But researchers at the company's laboratories on Thursday showed three separate approaches to searching and categorizing music files and e-mail messages, which Sun hopes will translate to improved scalable server cluster technology.
At the forefront of the research is Paul Lamere, who is using combinations of existing music database technologies to catalog the spectral signatures of music. The result is Search Inside The Music, a 3-D visualization program that can be used to explore a large music collection. You like jazz? Search Inside The Music reads the waveforms of an MP3 file and aligns it with other ones of similar values. The goal is to help the user find songs that are similar in nature to each other and make recommendations based on preferences.

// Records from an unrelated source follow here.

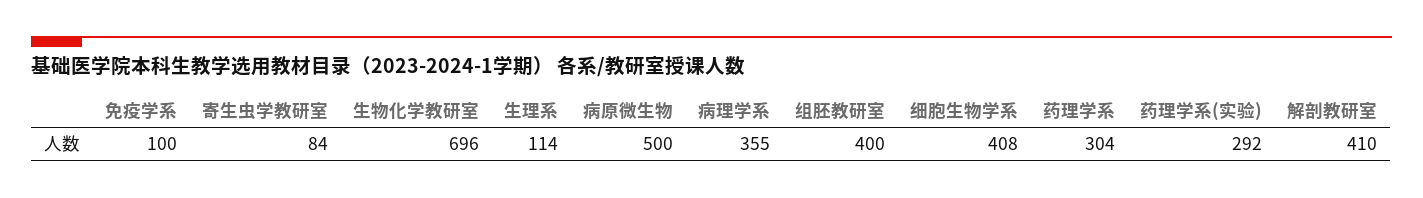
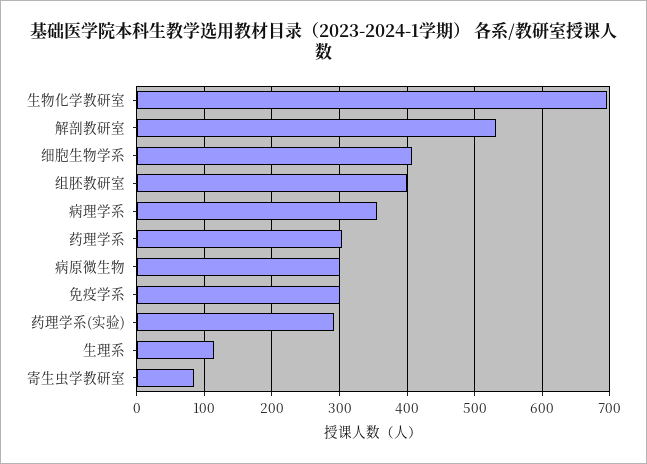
  {
-   "免疫学系": 100,
+   "免疫学系": 300,
    "寄生虫学教研室": 84,
    "生物化学教研室": 696,
    "生理系": 114,
-   "病原微生物": 500,
+   "病原微生物": 300,
    "病理学系": 355,
    "组胚教研室": 400,
    "细胞生物学系": 408,
    "药理学系": 304,
    "药理学系(实验)": 292,
-   "解剖教研室": 410
+   "解剖教研室": 530
  }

Add in filters for social tagging and the result is Sun's Snapp Radio project. The mashup also adds in tagged pictures from Flickr to give the playlist a relevant look as well as sound. Doug Eck, a member of the Sun research team who specializes in machine learning and classification, suggests that the research is appealing on a couple of levels.
"By combining the technologies behind Radio Paradise and last.fm, we can start to translate the results into a better understanding of how humans can take suggestions from a machine but add in their own preferences," he told InformationWeek. "It's not a perfect system, but it does accommodate for social suggestions that a song might be 'great for a workout' or 'perfect for romance.'"
In an enterprise scenario, the music search and suggestion functions could also be augmented by Sun's MailFinder program. The research led by Jeffery Alexander and Stephen Green has produced an interface that scans more than 3.5 million e-mail messages that were sent to public aliases inside Sun's mail servers.
The research is being translated into different ways to cluster around the author of the message and how to apply it to mail archives.
Sun Labs director Bob Sproull suggested that combinations of all three projects could speed up search relevance for Sun's own Web site, including finding answers to questions, updates to Sun's bug databases, and suggestions for product demonstrations based on a user's traffic patterns.